══ The data

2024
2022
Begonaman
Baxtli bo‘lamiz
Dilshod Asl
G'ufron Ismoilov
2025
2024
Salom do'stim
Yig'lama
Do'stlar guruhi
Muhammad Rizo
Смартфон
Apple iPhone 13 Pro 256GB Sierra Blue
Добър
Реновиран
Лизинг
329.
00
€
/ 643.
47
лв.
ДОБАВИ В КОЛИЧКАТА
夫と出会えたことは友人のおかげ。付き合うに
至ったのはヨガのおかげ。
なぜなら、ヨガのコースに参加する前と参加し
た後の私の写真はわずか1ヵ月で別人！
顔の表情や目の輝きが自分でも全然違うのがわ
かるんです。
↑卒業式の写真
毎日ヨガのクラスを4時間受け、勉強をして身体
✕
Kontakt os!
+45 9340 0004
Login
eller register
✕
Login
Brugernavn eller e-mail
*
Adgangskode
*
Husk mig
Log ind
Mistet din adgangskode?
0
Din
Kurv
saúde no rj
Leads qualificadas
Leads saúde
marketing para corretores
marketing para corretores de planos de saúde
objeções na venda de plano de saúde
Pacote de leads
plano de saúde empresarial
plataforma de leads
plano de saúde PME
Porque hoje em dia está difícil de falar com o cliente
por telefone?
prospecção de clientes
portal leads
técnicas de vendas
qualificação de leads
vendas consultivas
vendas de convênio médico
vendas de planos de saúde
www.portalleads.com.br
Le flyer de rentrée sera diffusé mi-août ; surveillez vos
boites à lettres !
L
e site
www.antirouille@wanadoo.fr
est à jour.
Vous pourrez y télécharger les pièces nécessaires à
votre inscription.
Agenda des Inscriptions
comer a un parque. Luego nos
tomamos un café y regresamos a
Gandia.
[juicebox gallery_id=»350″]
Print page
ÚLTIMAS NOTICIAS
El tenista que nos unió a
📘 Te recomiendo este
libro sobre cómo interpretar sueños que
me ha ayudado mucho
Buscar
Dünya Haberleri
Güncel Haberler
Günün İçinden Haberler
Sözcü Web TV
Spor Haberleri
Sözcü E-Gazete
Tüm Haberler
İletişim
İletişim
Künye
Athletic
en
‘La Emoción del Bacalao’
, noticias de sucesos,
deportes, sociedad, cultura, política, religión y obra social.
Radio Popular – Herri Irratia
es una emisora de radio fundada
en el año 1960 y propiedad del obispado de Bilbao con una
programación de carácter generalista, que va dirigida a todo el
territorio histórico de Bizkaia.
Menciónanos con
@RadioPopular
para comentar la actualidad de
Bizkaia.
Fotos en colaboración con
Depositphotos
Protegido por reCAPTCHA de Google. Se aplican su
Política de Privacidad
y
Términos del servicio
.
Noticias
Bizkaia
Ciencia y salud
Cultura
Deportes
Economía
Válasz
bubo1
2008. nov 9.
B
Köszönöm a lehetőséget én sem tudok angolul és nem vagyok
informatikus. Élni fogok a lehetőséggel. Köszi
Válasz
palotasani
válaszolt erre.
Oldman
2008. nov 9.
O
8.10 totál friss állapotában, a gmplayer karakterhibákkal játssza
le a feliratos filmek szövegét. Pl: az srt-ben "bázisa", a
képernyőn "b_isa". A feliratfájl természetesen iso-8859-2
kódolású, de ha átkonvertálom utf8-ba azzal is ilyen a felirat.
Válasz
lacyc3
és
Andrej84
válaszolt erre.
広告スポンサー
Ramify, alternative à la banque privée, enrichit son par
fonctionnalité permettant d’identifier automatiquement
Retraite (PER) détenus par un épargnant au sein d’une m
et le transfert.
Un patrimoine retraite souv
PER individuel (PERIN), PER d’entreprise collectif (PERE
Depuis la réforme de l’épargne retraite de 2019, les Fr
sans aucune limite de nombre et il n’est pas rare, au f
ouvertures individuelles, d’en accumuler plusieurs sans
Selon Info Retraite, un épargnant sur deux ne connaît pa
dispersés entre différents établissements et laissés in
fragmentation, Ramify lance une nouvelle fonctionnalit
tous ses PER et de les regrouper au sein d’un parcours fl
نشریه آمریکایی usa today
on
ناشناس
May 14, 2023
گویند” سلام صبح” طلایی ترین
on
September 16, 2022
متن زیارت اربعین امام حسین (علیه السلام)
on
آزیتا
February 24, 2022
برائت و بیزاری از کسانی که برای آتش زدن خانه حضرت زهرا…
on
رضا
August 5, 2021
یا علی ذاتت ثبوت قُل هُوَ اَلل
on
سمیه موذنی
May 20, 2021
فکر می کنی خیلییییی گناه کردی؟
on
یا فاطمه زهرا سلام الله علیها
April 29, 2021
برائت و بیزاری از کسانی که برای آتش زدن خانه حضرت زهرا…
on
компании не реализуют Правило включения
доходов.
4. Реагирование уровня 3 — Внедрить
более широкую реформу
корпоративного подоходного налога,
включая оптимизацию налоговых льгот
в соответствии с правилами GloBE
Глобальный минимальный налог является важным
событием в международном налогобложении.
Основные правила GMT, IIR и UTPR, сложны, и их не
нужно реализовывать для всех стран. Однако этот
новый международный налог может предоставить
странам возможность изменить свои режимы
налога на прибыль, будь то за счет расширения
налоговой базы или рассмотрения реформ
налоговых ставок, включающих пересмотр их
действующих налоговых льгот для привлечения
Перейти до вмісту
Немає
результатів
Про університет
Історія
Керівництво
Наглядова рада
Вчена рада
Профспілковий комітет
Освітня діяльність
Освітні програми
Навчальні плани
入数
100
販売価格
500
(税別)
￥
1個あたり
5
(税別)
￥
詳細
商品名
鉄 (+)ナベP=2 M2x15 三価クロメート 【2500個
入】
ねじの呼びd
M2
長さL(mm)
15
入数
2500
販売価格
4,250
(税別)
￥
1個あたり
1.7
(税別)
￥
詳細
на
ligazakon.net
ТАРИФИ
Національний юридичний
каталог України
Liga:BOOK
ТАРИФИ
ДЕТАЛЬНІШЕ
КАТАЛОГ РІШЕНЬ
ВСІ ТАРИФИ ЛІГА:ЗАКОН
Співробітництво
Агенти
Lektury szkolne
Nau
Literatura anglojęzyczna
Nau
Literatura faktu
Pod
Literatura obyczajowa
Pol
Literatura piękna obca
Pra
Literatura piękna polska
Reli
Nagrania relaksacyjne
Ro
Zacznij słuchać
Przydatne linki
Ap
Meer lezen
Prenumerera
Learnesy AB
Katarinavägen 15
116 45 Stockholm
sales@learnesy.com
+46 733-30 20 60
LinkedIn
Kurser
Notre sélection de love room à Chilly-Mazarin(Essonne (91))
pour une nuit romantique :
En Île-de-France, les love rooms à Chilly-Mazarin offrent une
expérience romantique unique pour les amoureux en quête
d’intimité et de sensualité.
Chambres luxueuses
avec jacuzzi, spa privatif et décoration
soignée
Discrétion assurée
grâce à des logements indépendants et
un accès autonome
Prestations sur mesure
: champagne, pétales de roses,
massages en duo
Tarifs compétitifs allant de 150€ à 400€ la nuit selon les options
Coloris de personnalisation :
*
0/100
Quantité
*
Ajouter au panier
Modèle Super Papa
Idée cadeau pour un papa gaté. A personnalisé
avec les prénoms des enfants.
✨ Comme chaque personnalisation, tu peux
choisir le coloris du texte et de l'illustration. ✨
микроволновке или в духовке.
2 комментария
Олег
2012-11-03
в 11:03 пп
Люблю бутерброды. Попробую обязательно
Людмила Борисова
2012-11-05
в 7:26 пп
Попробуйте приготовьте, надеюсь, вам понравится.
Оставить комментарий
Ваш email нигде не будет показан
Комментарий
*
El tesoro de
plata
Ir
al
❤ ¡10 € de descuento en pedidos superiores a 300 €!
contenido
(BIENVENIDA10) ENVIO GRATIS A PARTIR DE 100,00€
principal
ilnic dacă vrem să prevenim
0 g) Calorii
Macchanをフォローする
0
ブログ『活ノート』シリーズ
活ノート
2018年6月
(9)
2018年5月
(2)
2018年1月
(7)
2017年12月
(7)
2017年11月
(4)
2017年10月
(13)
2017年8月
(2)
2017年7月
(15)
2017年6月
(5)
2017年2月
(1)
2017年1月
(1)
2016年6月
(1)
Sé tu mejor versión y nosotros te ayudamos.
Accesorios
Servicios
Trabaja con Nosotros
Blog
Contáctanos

════

**Task to carry out:**
Between the first line of the entries above and the line with "plano de saúde PME", both included, copy every line exactly and nothing outside that range.

**Result of this exercise:**
2024
2022
Begonaman
Baxtli bo‘lamiz
Dilshod Asl
G'ufron Ismoilov
2025
2024
Salom do'stim
Yig'lama
Do'stlar guruhi
Muhammad Rizo
Смартфон
Apple iPhone 13 Pro 256GB Sierra Blue
Добър
Реновиран
Лизинг
329.
00
€
/ 643.
47
лв.
ДОБАВИ В КОЛИЧКАТА
夫と出会えたことは友人のおかげ。付き合うに
至ったのはヨガのおかげ。
なぜなら、ヨガのコースに参加する前と参加し
た後の私の写真はわずか1ヵ月で別人！
顔の表情や目の輝きが自分でも全然違うのがわ
かるんです。
↑卒業式の写真
毎日ヨガのクラスを4時間受け、勉強をして身体
✕
Kontakt os!
+45 9340 0004
Login
eller register
✕
Login
Brugernavn eller e-mail
*
Adgangskode
*
Husk mig
Log ind
Mistet din adgangskode?
0
Din
Kurv
saúde no rj
Leads qualificadas
Leads saúde
marketing para corretores
marketing para corretores de planos de saúde
objeções na venda de plano de saúde
Pacote de leads
plano de saúde empresarial
plataforma de leads
plano de saúde PME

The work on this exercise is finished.